In tutto il resto d’Europa le pensioni d’oro non esistono, in Italia sì. In tutto il resto d’Europa il reddito di cittadinanza esiste, in Italia no. Perché i Commissari europei, così solerti nell’applicare l’austerity, non chiedono e pretendono all’Italia tagli su sprechi e privilegi delle troppe caste che per anni hanno ammorbato l’Italia? In questo caso, saremmo felicissimi di accontentali.

Il Movimento 5 Stelle è al governo per ribaltare questo schema: fra poco in Italia diremo addio alla pensione d’oro e vareremo quei provvedimenti necessari ad abolire la povertà. Restituiremo dignità a tutti i cittadini e non sarà qualche Commissario attaccato alla poltrona a fermarci.

Secondo i servizi di ricerca del Parlamento europeo, che ha incrociato i dati del database Missoc, l’Italia è la pecora nera d’Europa, l’unica che elargisce l’obolo medioevale della pensione d’oro a una casta di privilegiati. Vediamo come stanno le cose in Germania, Belgio, Gran Bretagna, Francia e Spagna.

GERMANIA

Tutti i lavoratori devono sottoscrivere una sorta assicurazione sociale che poi darà diritto alla pensione. Il sistema è dunque interamente finanziato dai contributi e dalle tasse secondo un principio che viene definito “pay as you go“, paghi per andare in pensione. In questo tipo di piano pensionistico i beneficiari decidono quanto vogliono contribuire sia detraendo l’importo dalla loro busta paga o contribuendo in maniera volontaria l’importo desiderato in una somma forfettaria. Nel 2017 lo Stato ha erogato un assegno di pensione a 1.263.920 pensionati (tutti gli altri erano coperti da assicurazioni private). Di questi appena 14.315 percepiscono una pensione d’oro, appena l’1,1% del totale.

BELGIO

Anche in Belgio il sistema è contributivo per tutti, ma leggermente differente da quello tedesco. Il principio base è definito “pay as you earn“, paghi un contributo che varia in base al proprio salario. I dati aggiornati sono del 2018 e dicono che sono state erogate in totale 39.537 pensioni d’oro.

GRAN BRETAGNA
Il sistema pensionistico è basato su una assicurazione sociale che si basa su una ‘flat rate’, una tariffa fissa che è una base di contribuzione. L’importo della pensione si basa su quanto versato durante la propria vita professionale. A 66 anni si matura il diritto alla pensione, ma i cittadini possono prolungare la loro vita lavorativa e ottenere in cambio un bonus fisso che si aggiunge alla propria pensione. Più si lavora, più si contribuisce, più alto sarà dunque la propria pensione. L’assegno pensionistico non viene erogato mensilmente ma settimanalmente. Il servizio di ricerca del Parlamento sostiene che “è impossibile per un cittadino inglese raggiungere il livello di 4.500 euro al mese di pensione”.

FRANCIA
In Francia il sistema è misto e si prende in considerazione contributi, età e salario del lavoratore. Secondo DREES, studi di ricerca e statistica del Ministero della Sanità francese, l’1,6% dei pensionati francesi percepisce un importo superiore ai 4.500 euro.

SPAGNA
Il sistema spagnolo (PAYG) è finanziato dai contributi, non esiste il sistema retributivo.

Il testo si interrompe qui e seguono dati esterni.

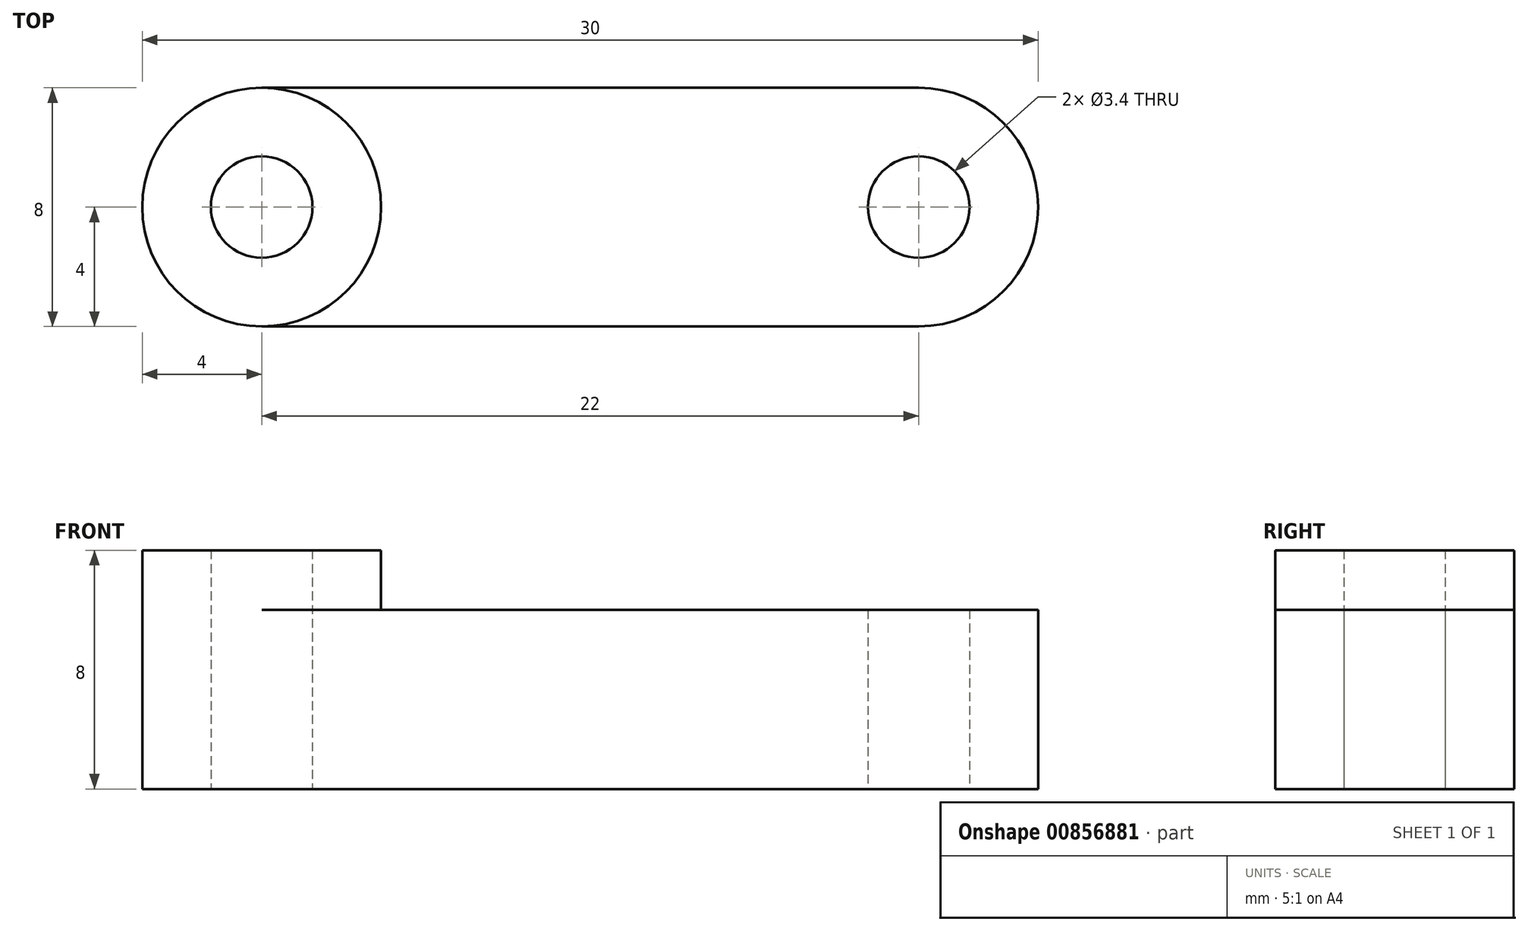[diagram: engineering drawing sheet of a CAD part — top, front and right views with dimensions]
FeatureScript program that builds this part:
annotation { "Feature Type Name" : "Feature", "Feature Type Description" : "" }
export const myFeature = defineFeature(function(context is Context, id is Id, definition is map)
    precondition{}
    {
        {
            var Q0;
            Q0=qCreatedBy(makeId("Top.planeOp"),FACE);
            var sketch = newSketch(context, id + "F0", { "sketchPlane" : qUnion([Q0])});
            skLineSegment(sketch, "E0.bottom", {"start": v(15, -4) * mm, "end": v(-15, -4) * mm});
            skLineSegment(sketch, "E0.top", {"start": v(15, 4) * mm, "end": v(-15, 4) * mm});
            skLineSegment(sketch, "E0.left", {"start": v(15, -4) * mm, "end": v(15, 4) * mm});
            skLineSegment(sketch, "E0.right", {"start": v(-15, -4) * mm, "end": v(-15, 4) * mm});
            skPoint(sketch, "E0.middle", {"position": v(0, 0) * mm});
            skCircle(sketch, "E1", {"center": v(-11, 0) * mm, "radius": 1.7 * mm});
            skCircle(sketch, "E2", {"center": v(11, 0) * mm, "radius": 1.7 * mm});
            skSolve(sketch);
        }
        {
            var Q0;
            Q0 = qSketchRegion(id + "F0", true);
            extrude(context, id + "F1", {"entities" : qUnion([Q0]), "depth" : 6 * mm, "offsetDistance" : 25 * mm});
        }
        {
            var Q0;
            Q0=makeQuery(id+"F1.opExtrude","CAP_FACE",FACE,{"disambiguationData":[OSD([sQuery(id+"F0.wireOp",EDGE,"E0.bottom"),sQuery(id+"F0.wireOp",EDGE,"E0.top"),sQuery(id+"F0.wireOp",EDGE,"E0.left"),sQuery(id+"F0.wireOp",EDGE,"E0.right"),sQuery(id+"F0.wireOp",EDGE,"E1"),sQuery(id+"F0.wireOp",EDGE,"E2")])],"isStart":false});
            var sketch = newSketch(context, id + "F2", { "sketchPlane" : qUnion([Q0])});
            skLineSegment(sketch, "E3.bottom", {"start": v(-15, -4) * mm, "end": v(-7, -4) * mm});
            skLineSegment(sketch, "E3.top", {"start": v(-15, 4) * mm, "end": v(-7, 4) * mm});
            skLineSegment(sketch, "E3.left", {"start": v(-15, -4) * mm, "end": v(-15, 4) * mm});
            skLineSegment(sketch, "E3.right", {"start": v(-7, -4) * mm, "end": v(-7, 4) * mm});
            skPoint(sketch, "E3.middle", {"position": v(-11, 0) * mm});
            skSolve(sketch);
        }
        {
            var Q0;
            Q0=makeQuery(id+"F2.imprint","IMPRINT",FACE,{"disambiguationData":[TD([[makeQuery(id+"F2.imprint","IMPRINT",EDGE,{"derivedFrom":sQuery(id+"F2.wireOp",EDGE,"E3.bottom")}),-1.0]])]});
            extrude(context, id + "F3", {"entities" : qUnion([Q0]), "operationType" : NewBodyOperationType.ADD, "depth" : 2 * mm, "offsetDistance" : 25 * mm});
        }
        {
            var Q0;
            Q0=makeQuery(id+"F1.opExtrude","SWEPT_EDGE",EDGE,{"disambiguationData":[OSD([sQuery(id+"F0.wireOp",EDGE,"E0.top"),sQuery(id+"F0.wireOp",EDGE,"E0.right")])]});
            var Q1;
            Q1=makeQuery(id+"F1.opExtrude","SWEPT_EDGE",EDGE,{"disambiguationData":[OSD([sQuery(id+"F0.wireOp",EDGE,"E0.bottom"),sQuery(id+"F0.wireOp",EDGE,"E0.right")])]});
            var Q2;
            Q2=makeQuery(id+"F3.boolean.opBoolean","COPY",EDGE,{"derivedFrom":makeQuery(id+"F3.opExtrude","CAP_EDGE",EDGE,{"disambiguationData":[OSD([sQuery(id+"F2.wireOp",EDGE,"E3.right")])],"isStart":true})});
            var Q3;
            Q3=makeQuery(id+"F1.opExtrude","SWEPT_EDGE",EDGE,{"disambiguationData":[OSD([sQuery(id+"F0.wireOp",EDGE,"E0.top"),sQuery(id+"F0.wireOp",EDGE,"E0.left")])]});
            var Q4;
            Q4=makeQuery(id+"F1.opExtrude","SWEPT_EDGE",EDGE,{"disambiguationData":[OSD([sQuery(id+"F0.wireOp",EDGE,"E0.bottom"),sQuery(id+"F0.wireOp",EDGE,"E0.left")])]});
            var Q5;
            Q5=makeQuery(id+"F3.opExtrude","SWEPT_EDGE",EDGE,{"disambiguationData":[OSD([sQuery(id+"F0.wireOp",EDGE,"E0.bottom"),sQuery(id+"F2.wireOp",EDGE,"E3.bottom"),sQuery(id+"F2.wireOp",EDGE,"E3.right")])]});
            var Q6;
            Q6=makeQuery(id+"F3.opExtrude","SWEPT_EDGE",EDGE,{"disambiguationData":[OSD([sQuery(id+"F0.wireOp",EDGE,"E0.top"),sQuery(id+"F2.wireOp",EDGE,"E3.top"),sQuery(id+"F2.wireOp",EDGE,"E3.right")])]});
            fillet(context, id + "F4", {"entities" : qUnion([Q0, Q1, Q2, Q3, Q4, Q5, Q6]), "radius" : 4 * mm, "tangentPropagation" : true, "allowEdgeOverflow" : false});
        }
    });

La Camera dei deputati ha votato per la calendarizzazione urgente della proposta sul taglio delle pensioni d’oro. La nostra proposta è semplice: tagliare la parte eccedente i 4.500 euro che non corrisponde ai contributi effettivamente versati, eliminando il privilegio. I cittadini percepiscono la pensione in base ai contributi che hanno versato. È arrivato il momento di applicare questo principio per tutti.